Just as Mr. Fru Ndi was the man of the hour in 1990, Hon. Wirba is the man of the hour today. Sadly, this is the same Fru Ndi who does not want to get out of the way for younger politicians like Hon. Wirba to follow despite being on record saying: “I have done my best. If citizens feel disgruntled with the regime, they should lead a protest march and I will support them”, adding: “Let them lead and I will follow”. Mr. Fru Ndi has never wanted to follow despite admitting two years ago that his party had failed Cameroonians and that he was giving up. “We have fought so hard to change things in parliament, but failed”, Mr. Fru Ndi confessed.

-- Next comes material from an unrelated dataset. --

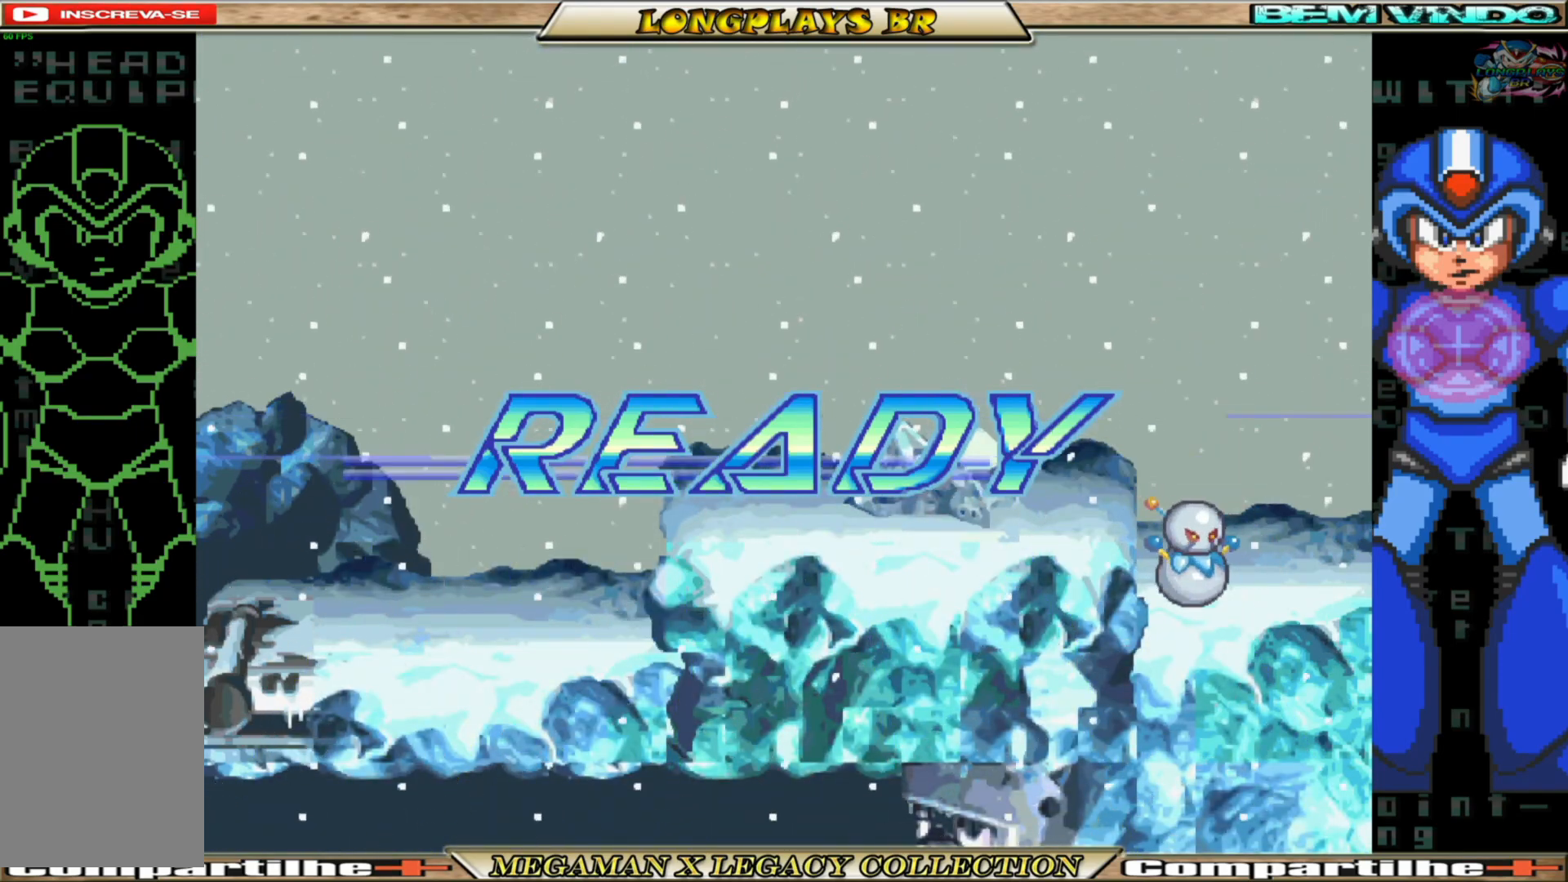
{"buttons": ["DPAD_LEFT"], "left_stick": "center", "right_stick": "center", "events": [[50, "DPAD_LEFT", "down"]]}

What is the logic of saying the above and then trying so hard to prevent Hon. Wirba from taking “the bold step to cry out against the regime’s systematic enslavement of the people of West Cameroon”? Those of us who, like Hon. Wirba, felt we developed a “Father-Son” relationship while working with Mr. Fru Ndi and the SDF, wonder why the SDF indulges in such betraying silence. Hon. Wirba is right. Mr. Fru Ndi no longer stands by or speaks up for the people. Not even when the people need him the most, as Hon. Wirba did. Mr. Fru Ndi’s “complete silence on such a capital issue” as the independence of Southern Cameroons – which also touches “every West Cameroonian at home or abroad” – enocurages the oppressors (the colonizers) to hunt all our people down with impunity. As in Hon. Wirba’s case, silence on the independence of Southern Cameroons has forced all of us Southern Cameroonians to realize that we are on our own. For with a democrat like Fru Ndi, no Southern Cameroonian needs a dictator.
ENDS
Ni Fru Ndi has difficulties choosing between his party and his supporters because he cannot see the way ahead for his party. A restoration or non-restoration of Southern Cameroons independence means the end of the road for the SDF. A poor run at the cost of 6 lives lost to rebirth multiparty politics.